Abstract Objectives Tobacco use and diseases related to poor diet rank among the top two causes of premature death in the U.S. Existing research suggests smoking and obesity are each associated with food insecurity (FI), but few studies have documented their co-occurrence in the context of FI. The purpose of this study was to describe the prevalence and correlates of FI with a particular focus on the co-occurrence of obesity and smoking among those who are FI in a nationally representative sample. Methods 5364 non-pregnant adults aged 20+ were selected for analysis from the 2013–2014 NHANES survey cycle. Height and weight were measured. BMI weight class was defined as normal weight (BMI > 18.5 and < 25), overweight (BMI > 25 and < 30) and obese (BMI > 30). Adult food insecurity (yes/no) was defined as full/marginal food security v. low/very low. Rao-Scott chi-square tests were used to compare prevalence rates. A logistic regression model was set up with FI as the dependent variable and demographics (age, race, education, gender, and poverty income ratio), smoking status, and BMI class as independent variables.
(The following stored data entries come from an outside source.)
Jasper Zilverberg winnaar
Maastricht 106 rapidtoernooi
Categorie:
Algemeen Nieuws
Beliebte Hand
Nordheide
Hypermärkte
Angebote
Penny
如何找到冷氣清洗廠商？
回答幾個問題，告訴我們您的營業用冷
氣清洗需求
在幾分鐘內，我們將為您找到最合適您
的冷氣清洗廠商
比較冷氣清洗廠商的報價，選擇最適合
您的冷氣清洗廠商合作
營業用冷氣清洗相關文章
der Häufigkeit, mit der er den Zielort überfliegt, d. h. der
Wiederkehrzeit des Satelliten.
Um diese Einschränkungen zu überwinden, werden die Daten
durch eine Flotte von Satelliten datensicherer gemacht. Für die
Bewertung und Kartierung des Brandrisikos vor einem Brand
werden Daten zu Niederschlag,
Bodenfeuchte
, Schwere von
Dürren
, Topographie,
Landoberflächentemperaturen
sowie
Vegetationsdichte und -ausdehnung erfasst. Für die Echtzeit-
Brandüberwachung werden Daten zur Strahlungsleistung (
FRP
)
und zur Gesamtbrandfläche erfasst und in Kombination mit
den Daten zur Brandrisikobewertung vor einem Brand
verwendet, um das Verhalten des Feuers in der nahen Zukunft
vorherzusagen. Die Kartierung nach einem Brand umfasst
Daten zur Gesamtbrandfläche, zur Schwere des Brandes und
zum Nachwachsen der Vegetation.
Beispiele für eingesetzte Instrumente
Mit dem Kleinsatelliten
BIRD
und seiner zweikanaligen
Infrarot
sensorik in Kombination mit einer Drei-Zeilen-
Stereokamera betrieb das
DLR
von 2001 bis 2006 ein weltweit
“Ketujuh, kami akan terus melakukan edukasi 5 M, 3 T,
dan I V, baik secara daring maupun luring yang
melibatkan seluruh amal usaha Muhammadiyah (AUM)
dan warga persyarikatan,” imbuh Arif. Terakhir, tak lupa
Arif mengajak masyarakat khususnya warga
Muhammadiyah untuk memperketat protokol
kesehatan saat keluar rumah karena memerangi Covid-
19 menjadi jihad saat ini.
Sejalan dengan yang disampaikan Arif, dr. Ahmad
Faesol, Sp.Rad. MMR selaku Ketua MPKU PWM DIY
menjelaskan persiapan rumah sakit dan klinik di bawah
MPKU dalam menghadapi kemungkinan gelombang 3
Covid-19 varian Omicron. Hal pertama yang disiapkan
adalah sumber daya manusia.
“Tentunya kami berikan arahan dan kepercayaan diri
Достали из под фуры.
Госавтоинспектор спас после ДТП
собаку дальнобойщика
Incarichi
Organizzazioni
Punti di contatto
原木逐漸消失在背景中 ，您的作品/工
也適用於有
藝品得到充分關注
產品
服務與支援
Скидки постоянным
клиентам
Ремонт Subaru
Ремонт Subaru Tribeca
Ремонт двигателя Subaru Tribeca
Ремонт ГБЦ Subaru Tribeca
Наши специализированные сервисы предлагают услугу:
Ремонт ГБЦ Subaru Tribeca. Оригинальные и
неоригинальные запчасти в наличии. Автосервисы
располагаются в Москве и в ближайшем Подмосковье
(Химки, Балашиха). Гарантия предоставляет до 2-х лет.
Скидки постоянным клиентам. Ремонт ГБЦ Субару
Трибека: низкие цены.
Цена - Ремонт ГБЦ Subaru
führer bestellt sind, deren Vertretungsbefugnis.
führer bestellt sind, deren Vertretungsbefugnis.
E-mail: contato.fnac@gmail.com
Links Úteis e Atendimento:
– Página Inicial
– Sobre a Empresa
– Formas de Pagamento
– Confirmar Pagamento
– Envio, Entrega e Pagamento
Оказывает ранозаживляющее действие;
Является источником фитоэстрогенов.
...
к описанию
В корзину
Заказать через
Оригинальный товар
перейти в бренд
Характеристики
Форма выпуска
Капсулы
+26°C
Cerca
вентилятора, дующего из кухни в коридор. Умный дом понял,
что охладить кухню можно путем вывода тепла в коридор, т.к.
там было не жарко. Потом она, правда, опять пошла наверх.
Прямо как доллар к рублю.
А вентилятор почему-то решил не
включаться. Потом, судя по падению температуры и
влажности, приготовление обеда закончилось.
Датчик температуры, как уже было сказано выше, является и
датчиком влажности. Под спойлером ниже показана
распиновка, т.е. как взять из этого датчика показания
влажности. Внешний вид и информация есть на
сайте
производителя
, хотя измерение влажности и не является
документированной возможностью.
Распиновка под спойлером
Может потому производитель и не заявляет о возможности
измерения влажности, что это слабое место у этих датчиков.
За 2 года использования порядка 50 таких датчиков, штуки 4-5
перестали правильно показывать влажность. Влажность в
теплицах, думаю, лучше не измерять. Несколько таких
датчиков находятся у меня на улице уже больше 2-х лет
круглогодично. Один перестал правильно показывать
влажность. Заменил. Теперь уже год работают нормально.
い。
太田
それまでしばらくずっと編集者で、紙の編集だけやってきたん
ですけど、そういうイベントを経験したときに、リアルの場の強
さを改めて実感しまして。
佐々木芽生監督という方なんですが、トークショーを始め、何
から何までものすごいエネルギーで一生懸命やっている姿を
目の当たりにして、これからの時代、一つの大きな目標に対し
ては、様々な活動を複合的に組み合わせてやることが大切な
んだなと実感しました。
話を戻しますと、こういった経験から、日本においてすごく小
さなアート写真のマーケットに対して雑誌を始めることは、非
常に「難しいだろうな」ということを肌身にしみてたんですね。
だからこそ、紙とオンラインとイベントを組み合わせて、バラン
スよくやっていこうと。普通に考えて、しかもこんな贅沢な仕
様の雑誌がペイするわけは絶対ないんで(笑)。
Analyses were performed according to NHANES analytical guidelines to create nationally representative values. Results The overall prevalence of food insecurity, smoking, and obesity was 14.4% (n = 971), 19.6% (n = 1082), and 38.5% (n = 2060), respectively. The co-occurrence of obesity and smoking in the overall sample was 7.0% (n = 377). Among those who were FI, the prevalence of smoking was 36.6% (v. not FI 16.6%, P < 0.001), obesity was 47.1% (v. not FI 37.0%, P < 0.001), and the co-occurrence of smoking and obesity was 14.4% (v. not FI 5.7%, P < 0.001). In the logistic regression model, significant predictors of FI included: younger age (P = 0.007), lower poverty income ratio (P < 0.001), having a high school education or less (P = 0.002), smoking (P = 0.01) and obesity (P = 0.004). Conclusions Obesity and smoking were independent predictors of FI. Further, among those who were FI, the prevalence of co-occurring smoking and obesity was more than double that of those in the U.S. population without FI. Overall, these findings suggest food insecurity should be considered when developing obesity and smoking cessation-related interventions. Funding Sources None.